Graças a Deus, ninguém queria ser “empoderada”, mas participar dos encontros fechados era uma glória. A casa de Zilda e Alair Couto recebia de nobres a socialites nacionais e internacionais, cariocas e paulistas, as festas superavam qualquer previsão em matéria de luxo e requinte. Eram outros tempos, mais leves, ninguém pensava em coronavírus, viagens adiadas por segurança, roubos sem fim e sem termo, tudo de ruim que cai hoje em nossas cabeças. Eram tempos de irresponsabilidade? Até podiam ser, mas os ares da cidade eram melhores, as pessoas conviviam mais, tudo podia ser mais cordial.
Foi nesse clima que Eduardo Couri criou um concurso, Glamour girl, que não só escolhia a moça mais diferente da sociedade como fornecia renda para a Jornada Solidária, que estava começando. O concurso promovia vários acontecimentos particulares para que as candidatas ficassem conhecidas pelas figuras da sociedade, que posteriormente fariam parte do júri. A temporada era de puro encanto – e dava assunto para muito tempo. O desfile final era realizado no Iate Tênis Clube, e a escolhida era glorificada como assunto, ganhava muitos presentes, não havia mocinha que não quisesse participar.

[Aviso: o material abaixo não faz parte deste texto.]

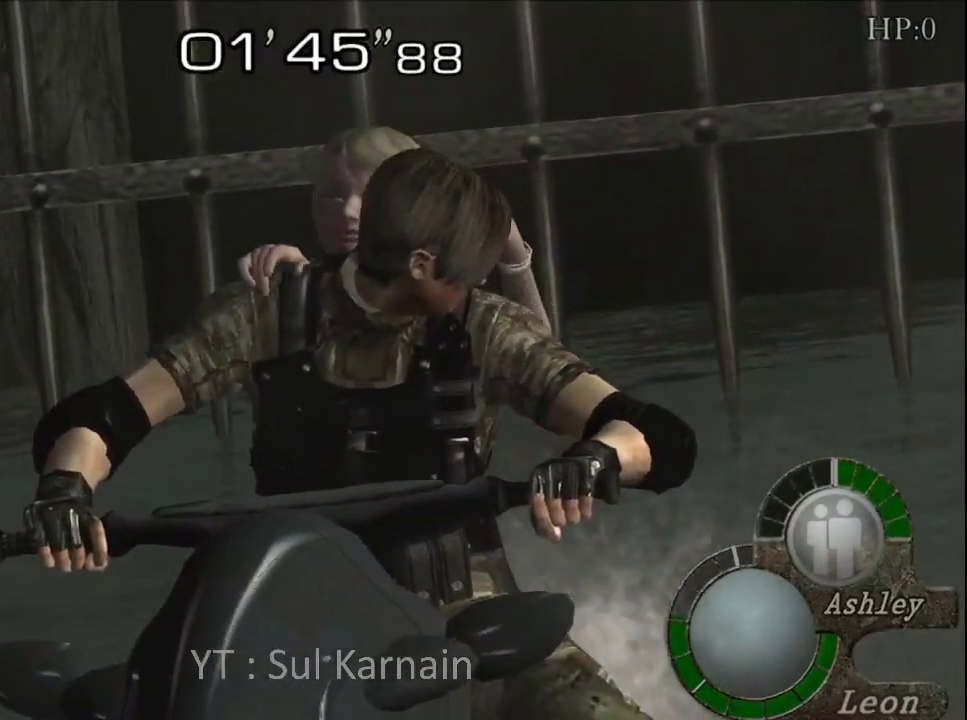
{"buttons": [], "left_stick": "up", "right_stick": "center", "events": []}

Em 1962, as duas escolhidas para disputar o título foram Elke Grunnup e Maria Cristina (cujo sobrenome esqueci completamente). Quem ganhou foi Elke, que não fazia parte das rodas sociais, mas já era um sucesso só: bonita, despojada, estudada. Nem queria participar, foi inscrita pela mãe. Ganhou o título e pagou caro por ele. O provincianismo – que, claro, sempre existiu – não perdoou o fato de uma moça que preenchia totalmente os requisitos para ser escolhida não pertencer à alta sociedade, em lugar da outra, que era carioca, mas sobrinha de figura conhecida. O que Elke recebeu de trotes – era uso na época – não está no gibi. Foi rejeitada, queriam porque queriam apagar o seu sucesso.

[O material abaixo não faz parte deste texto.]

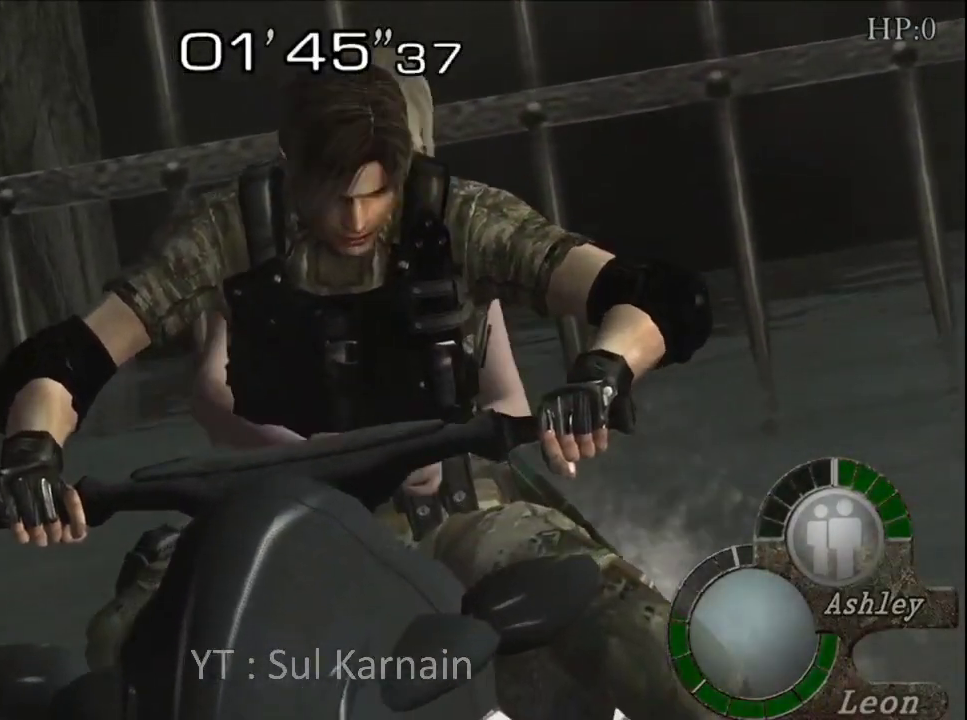
{"buttons": [], "left_stick": "up", "right_stick": "center", "events": []}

Fiquei sabendo de toda essa campanha invejosa pela própria Elke, num dia em que nos encontramos por acaso. É claro que tomei logo partido – o que me valeu o convite para jantar com seus pais. No simpático encontro, fui apresentada, sem saber, a um prato que nunca mais esqueci: filé de cobra.

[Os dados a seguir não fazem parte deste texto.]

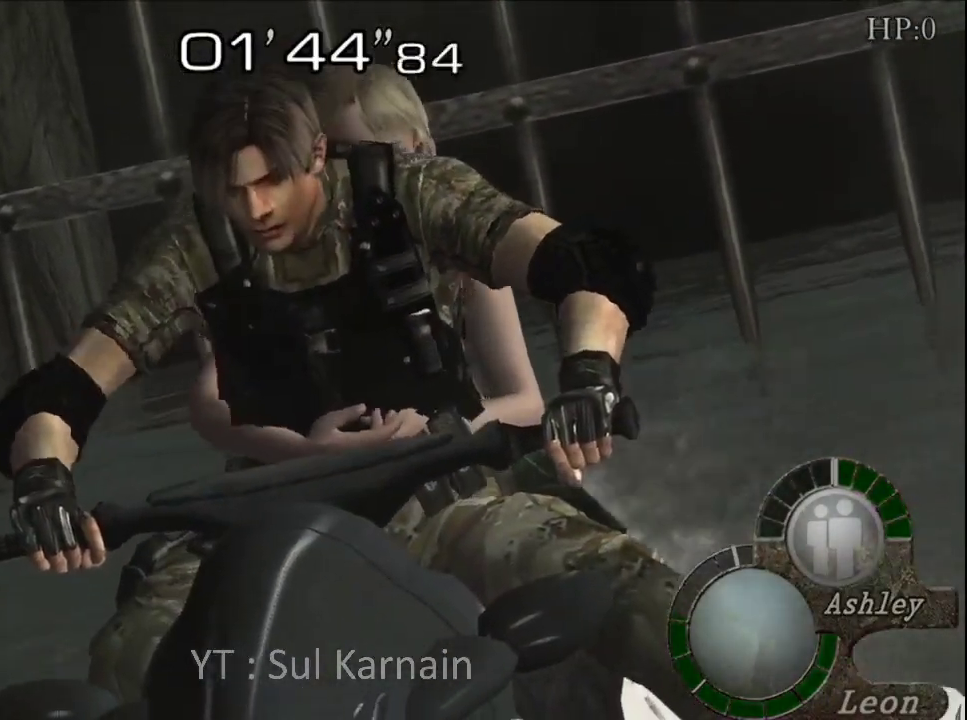
{"buttons": [], "left_stick": "up", "right_stick": "center", "events": []}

A família dela, de russos, veio para o Brasil fugindo do nazismo e foi parar no interior de Minas, em Itabira, onde eles moraram muito tempo antes de vir para BH. Elke se mudou para o Rio, depois de concluir vários cursos. Aos poucos, foi se transformando na Elke Maravilha que ficamos conhecendo, apelido criado pelo jornalista Daniel Más, perfeito para ela. O que poucos sabem é que ela era diferente por fora e por dentro. Enquanto pôde, ajudou muita gente. Defendeu Stuart Angel, filho de Zuzu Angel, rasgando retratos dele como terrorista procurado, afixados pelo Rio de Janeiro. Foi parar na cadeia e perdeu sua cidadania brasileira. A irmã de Stuart, Hildegard Angel, nunca esqueceu o que Elke fez e sempre procurou não só divulgar seu sucesso na TV (trabalhou com Chacrinha e Sílvio Santos), mas também elogiar seu comportamento ao longo da vida.
Agora fiquei sabendo que ela acaba de ganhar audiolivro produzido por uma empresa sueca, escrito pelo jornalista Chico Felitti, que conta sua vida com simpatia e verdades. Elke merece, porque foi sempre uma grande figura feminina deste país.